[Start of Attachment]

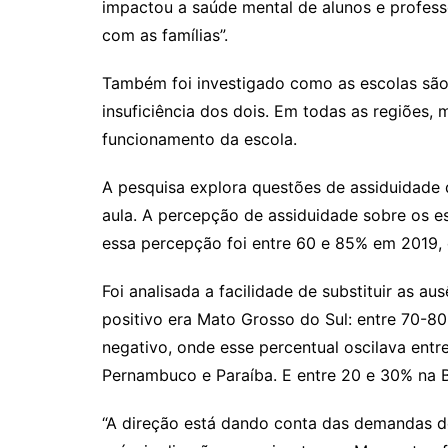
impactou a saúde mental de alunos e professo
com as famílias”.
Também foi investigado como as escolas são
insuficiência dos dois. Em todas as regiões,
funcionamento da escola.
A pesquisa explora questões de assiduidade 
aula. A percepção de assiduidade sobre os e
essa percepção foi entre 60 e 85% em 2019, 
Foi analisada a facilidade de substituir as a
positivo era Mato Grosso do Sul: entre 70-80
negativo, onde esse percentual oscilava ent
Pernambuco e Paraíba. E entre 20 e 30% na B
“A direção está dando conta das demandas del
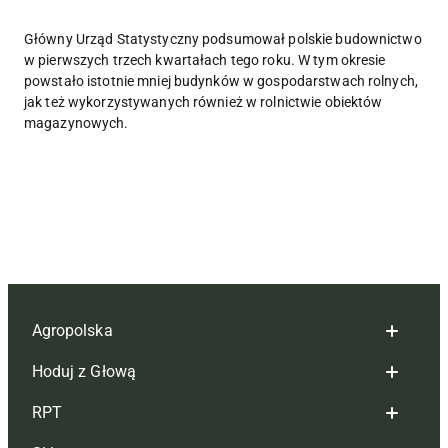
Główny Urząd Statystyczny podsumował polskie budownictwo
w pierwszych trzech kwartałach tego roku. W tym okresie
powstało istotnie mniej budynków w gospodarstwach rolnych,
jak też wykorzystywanych również w rolnictwie obiektów
magazynowych.
Agropolska
Hoduj z Głową
Redakcja
RPT
Reklama
Hoduj z głową bydło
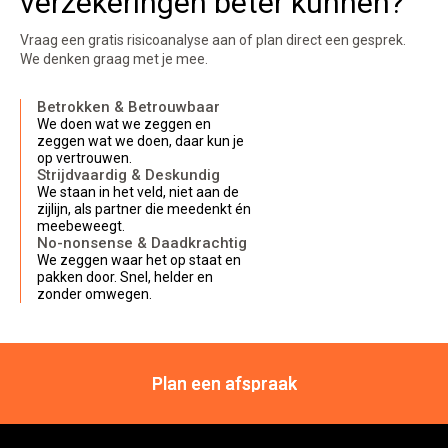
verzekeringen beter kunnen?
Vraag een gratis risicoanalyse aan of plan direct een gesprek.
We denken graag met je mee.
Betrokken & Betrouwbaar
We doen wat we zeggen en
zeggen wat we doen, daar kun je
op vertrouwen.
Strijdvaardig & Deskundig
We staan in het veld, niet aan de
zijlijn, als partner die meedenkt én
meebeweegt.
No-nonsense & Daadkrachtig
We zeggen waar het op staat en
pakken door. Snel, helder en
zonder omwegen.
Plan een afspraak
Plan een afspraak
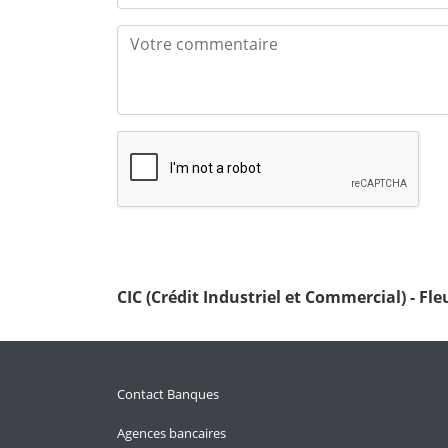
CIC (Crédit Industriel et Commercial) - Fl
Contact Banques
Agences bancaires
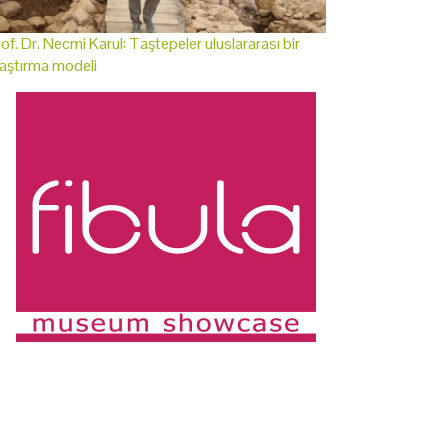
of. Dr. Necmi Karul: Taştepeler uluslararası bir
aştırma modeli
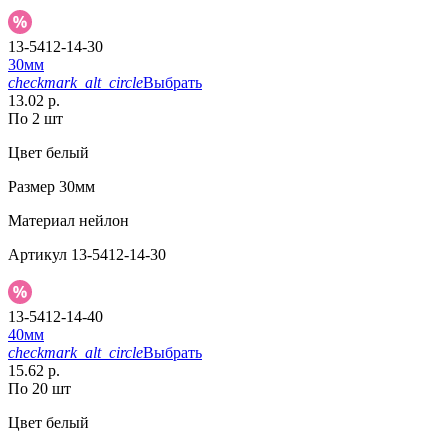
13-5412-14-30
30мм
checkmark_alt_circle
Выбрать
13.02 р.
По 2 шт
Цвет
белый
Размер
30мм
Материал
нейлон
Артикул
13-5412-14-30
13-5412-14-40
40мм
checkmark_alt_circle
Выбрать
15.62 р.
По 20 шт
Цвет
белый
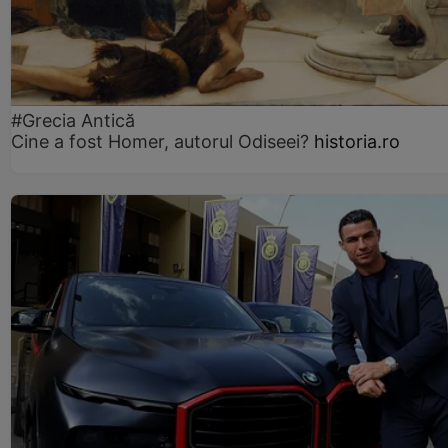
#Grecia Antică
Cine a fost Homer, autorul Odiseei?
historia.ro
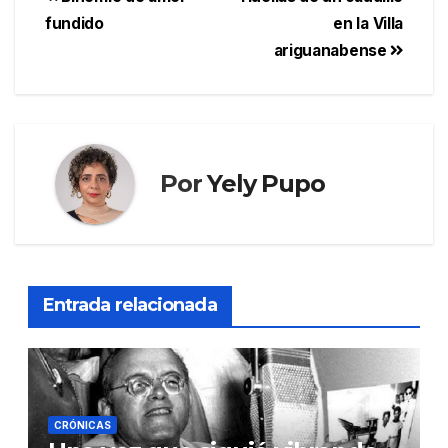
fundido
en la Villa
ariguanabense
Por
Yely Pupo
Entrada relacionada
CRÓNICAS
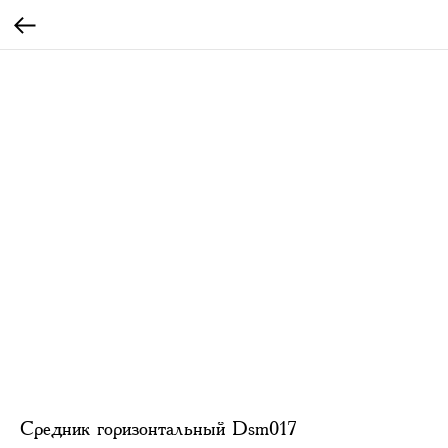
Средник горизонтальный Dsm017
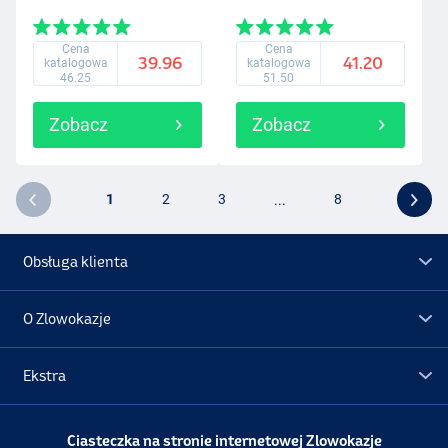
Cena
Cena
39.96
41.20
katalogowa
katalogowa
46.25
51.50
Zobacz
Zobacz
1
2
3
...
8
Obsługa klienta
O Zlowokazje
Ekstra
Promocje
Ciasteczka na stronie internetowej Zlowokazje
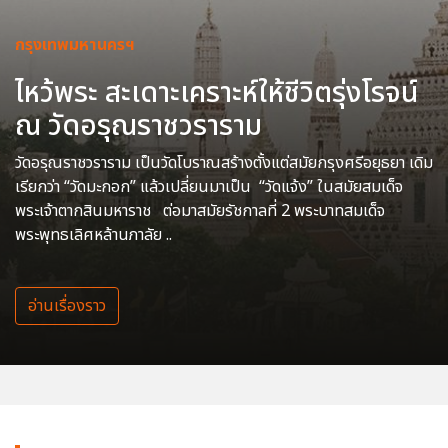
กรุงเทพมหานครฯ
ไหว้พระ สะเดาะเคราะห์ให้ชีวิตรุ่งโรจน์
ณ วัดอรุณราชวราราม
วัดอรุณราชวราราม เป็นวัดโบราณสร้างตั้งแต่สมัยกรุงศรีอยุธยา เดิม
เรียกว่า “วัดมะกอก” แล้วเปลี่ยนมาเป็น “วัดแจ้ง” ในสมัยสมเด็จ
พระเจ้าตากสินมหาราช ต่อมาสมัยรัชกาลที่ 2 พระบาทสมเด็จ
พระพุทธเลิศหล้านภาลัย ..
อ่านเรื่องราว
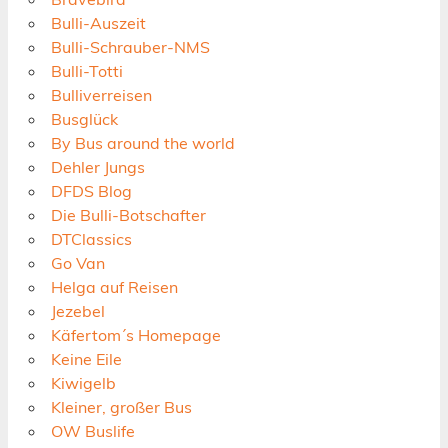
Bulli-Auszeit
Bulli-Schrauber-NMS
Bulli-Totti
Bulliverreisen
Busglück
By Bus around the world
Dehler Jungs
DFDS Blog
Die Bulli-Botschafter
DTClassics
Go Van
Helga auf Reisen
Jezebel
Käfertom´s Homepage
Keine Eile
Kiwigelb
Kleiner, großer Bus
OW Buslife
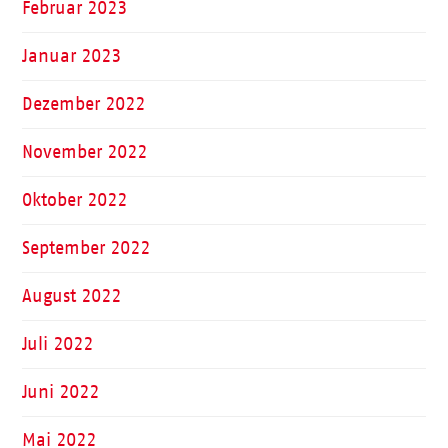
Februar 2023
Januar 2023
Dezember 2022
November 2022
Oktober 2022
September 2022
August 2022
Juli 2022
Juni 2022
Mai 2022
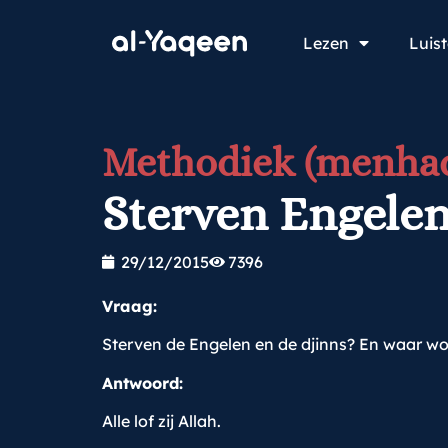
Lezen
Luis
Methodiek (menhad
Sterven Engelen
29/12/2015
7396
Vraag:
Sterven de Engelen en de djinns? En waar wo
Antwoord:
Alle lof zij Allah.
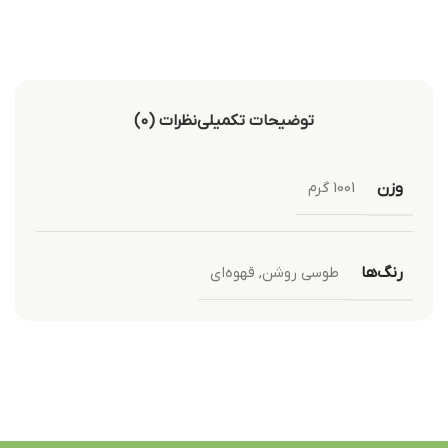
توضیحات تکمیلی
نظرات (0)
وزن
1001 گرم
رنگ‌ها
طوسی روشن
,
قهوه‌ای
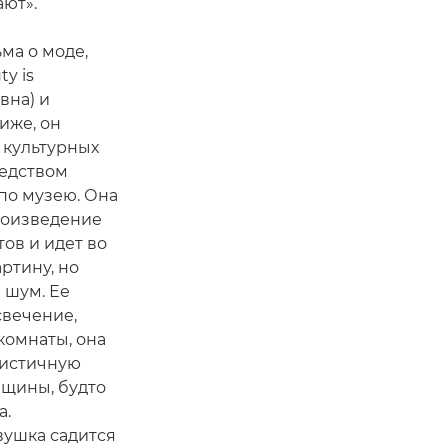
ют».
ма о моде,
y is
вна) и
иже, он
 культурных
редством
по музею. Она
роизведение
тов и идет во
артину, но
 шум. Ее
свечение,
комнаты, она
листичную
щины, будто
а.
вушка садится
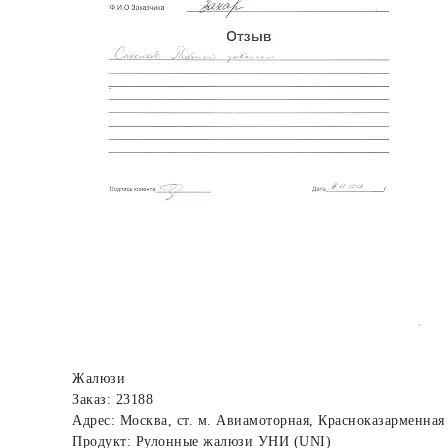
Жалюзи
Заказ: 23188
Адрес: Москва, ст. м. Авиамоторная, Красноказарменная
Продукт: Рулонные жалюзи УНИ (UNI)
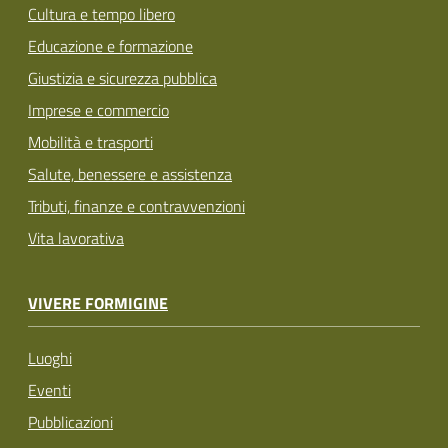
Cultura e tempo libero
Educazione e formazione
Giustizia e sicurezza pubblica
Imprese e commercio
Mobilità e trasporti
Salute, benessere e assistenza
Tributi, finanze e contravvenzioni
Vita lavorativa
VIVERE FORMIGINE
Luoghi
Eventi
Pubblicazioni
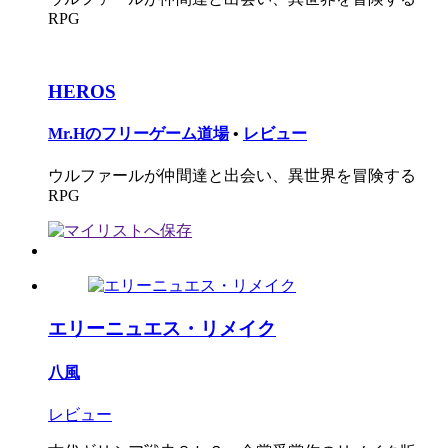
RPG
HEROS
Mr.Hのフリーゲーム道場
•
レビュー
ウルファールが仲間達と出会い、異世界を冒険する
RPG
エリーニュエス・リメイク
八風
レビュー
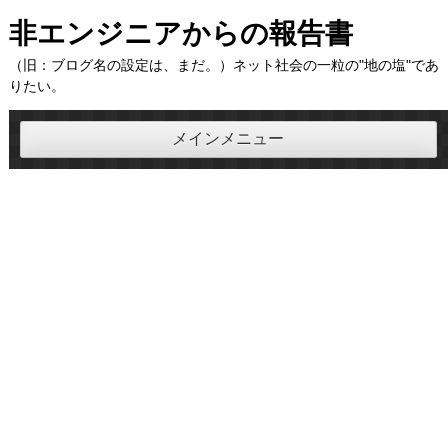
コ
非エンジニアからの報告書
ン
（旧：ブログ名の設定は、まだ。）ネット社会の一粒の"地の塩"であ
テ
りたい。
ン
ツ
メインメニュー
へ
ス
キ
ッ
プ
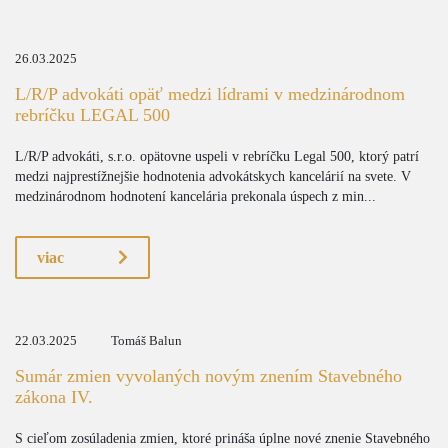
26.03.2025
L/R/P advokáti opäť medzi lídrami v medzinárodnom
rebríčku LEGAL 500
L/R/P advokáti, s.r.o. opätovne uspeli v rebríčku Legal 500, ktorý patrí
medzi najprestížnejšie hodnotenia advokátskych kancelárií na svete. V
medzinárodnom hodnotení kancelária prekonala úspech z min...
viac
22.03.2025
Tomáš Balun
Sumár zmien vyvolaných novým znením Stavebného
zákona IV.
S cieľom zosúladenia zmien, ktoré prináša úplne nové znenie Stavebného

[End of Attachment]

Task goal
Pictures stay out; all other material above is restated word for word.

Task output
impactou a saúde mental de alunos e professo
com as famílias”.
Também foi investigado como as escolas são
insuficiência dos dois. Em todas as regiões,
funcionamento da escola.
A pesquisa explora questões de assiduidade 
aula. A percepção de assiduidade sobre os e
essa percepção foi entre 60 e 85% em 2019, 
Foi analisada a facilidade de substituir as a
positivo era Mato Grosso do Sul: entre 70-80
negativo, onde esse percentual oscilava ent
Pernambuco e Paraíba. E entre 20 e 30% na B
“A direção está dando conta das demandas del
Główny Urząd Statystyczny podsumował polskie budownictwo
w pierwszych trzech kwartałach tego roku. W tym okresie
powstało istotnie mniej budynków w gospodarstwach rolnych,
jak też wykorzystywanych również w rolnictwie obiektów
magazynowych.
Agropolska
Hoduj z Głową
Redakcja
RPT
Reklama
Hoduj z głową bydło
verzekeringen beter kunnen?
Vraag een gratis risicoanalyse aan of plan direct een gesprek.
We denken graag met je mee.
Betrokken & Betrouwbaar
We doen wat we zeggen en
zeggen wat we doen, daar kun je
op vertrouwen.
Strijdvaardig & Deskundig
We staan in het veld, niet aan de
zijlijn, als partner die meedenkt én
meebeweegt.
No-nonsense & Daadkrachtig
We zeggen waar het op staat en
pakken door. Snel, helder en
zonder omwegen.
Plan een afspraak
Plan een afspraak
CIC (Crédit Industriel et Commercial) - Fl
Contact Banques
Agences bancaires
of. Dr. Necmi Karul: Taştepeler uluslararası bir
aştırma modeli
13-5412-14-30
30мм
checkmark_alt_circle
Выбрать
13.02 р.
По 2 шт
Цвет
белый
Размер
30мм
Материал
нейлон
Артикул
13-5412-14-30
13-5412-14-40
40мм
checkmark_alt_circle
Выбрать
15.62 р.
По 20 шт
Цвет
белый
#Grecia Antică
Cine a fost Homer, autorul Odiseei?
historia.ro
fundido
en la Villa
ariguanabense
Por
Yely Pupo
Entrada relacionada
CRÓNICAS
Средник горизонтальный Dsm017
Cena
Cena
39.96
41.20
katalogowa
katalogowa
46.25
51.50
Zobacz
Zobacz
1
2
3
...
8
Obsługa klienta
O Zlowokazje
Ekstra
Promocje
Ciasteczka na stronie internetowej Zlowokazje
กรุงเทพมหานครฯ
ไหว้พระ สะเดาะเคราะห์ให้ชีวิตรุ่งโรจน์
ณ วัดอรุณราชวราราม
วัดอรุณราชวราราม เป็นวัดโบราณสร้างตั้งแต่สมัยกรุงศรีอยุธยา เดิม
เรียกว่า “วัดมะกอก” แล้วเปลี่ยนมาเป็น “วัดแจ้ง” ในสมัยสมเด็จ
พระเจ้าตากสินมหาราช ต่อมาสมัยรัชกาลที่ 2 พระบาทสมเด็จ
พระพุทธเลิศหล้านภาลัย ..
อ่านเรื่องราว
Bulli-Auszeit
Bulli-Schrauber-NMS
Bulli-Totti
Bulliverreisen
Busglück
By Bus around the world
Dehler Jungs
DFDS Blog
Die Bulli-Botschafter
DTClassics
Go Van
Helga auf Reisen
Jezebel
Käfertom´s Homepage
Keine Eile
Kiwigelb
Kleiner, großer Bus
OW Buslife
Februar 2023
Januar 2023
Dezember 2022
November 2022
Oktober 2022
September 2022
August 2022
Juli 2022
Juni 2022
Mai 2022
Lezen
Luis
Methodiek (menhad
Sterven Engelen
29/12/2015
7396
Vraag:
Sterven de Engelen en de djinns? En waar wo
Antwoord:
Alle lof zij Allah.
توضیحات تکمیلی
نظرات (0)
وزن
1001 گرم
رنگ‌ها
طوسی روشن
,
قهوه‌ای
ют».
ма о моде,
y is
вна) и
иже, он
 культурных
редством
по музею. Она
роизведение
тов и идет во
артину, но
 шум. Ее
свечение,
комнаты, она
листичную
щины, будто
а.
вушка садится
Жалюзи
Заказ: 23188
Адрес: Москва, ст. м. Авиамоторная, Красноказарменная
Продукт: Рулонные жалюзи УНИ (UNI)
Cultura e tempo libero
Educazione e formazione
Giustizia e sicurezza pubblica
Imprese e commercio
Mobilità e trasporti
Salute, benessere e assistenza
Tributi, finanze e contravvenzioni
Vita lavorativa
VIVERE FORMIGINE
Luoghi
Eventi
Pubblicazioni
RPG
HEROS
Mr.Hのフリーゲーム道場
•
レビュー
ウルファールが仲間達と出会い、異世界を冒険する
RPG
エリーニュエス・リメイク
八風
レビュー
コ
非エンジニアからの報告書
ン
（旧：ブログ名の設定は、まだ。）ネット社会の一粒の"地の塩"であ
テ
りたい。
ン
ツ
メインメニュー
へ
ス
キ
ッ
プ
26.03.2025
L/R/P advokáti opäť medzi lídrami v medzinárodnom
rebríčku LEGAL 500
L/R/P advokáti, s.r.o. opätovne uspeli v rebríčku Legal 500, ktorý patrí
medzi najprestížnejšie hodnotenia advokátskych kancelárií na svete. V
medzinárodnom hodnotení kancelária prekonala úspech z min...
viac
22.03.2025
Tomáš Balun
Sumár zmien vyvolaných novým znením Stavebného
zákona IV.
S cieľom zosúladenia zmien, ktoré prináša úplne nové znenie Stavebného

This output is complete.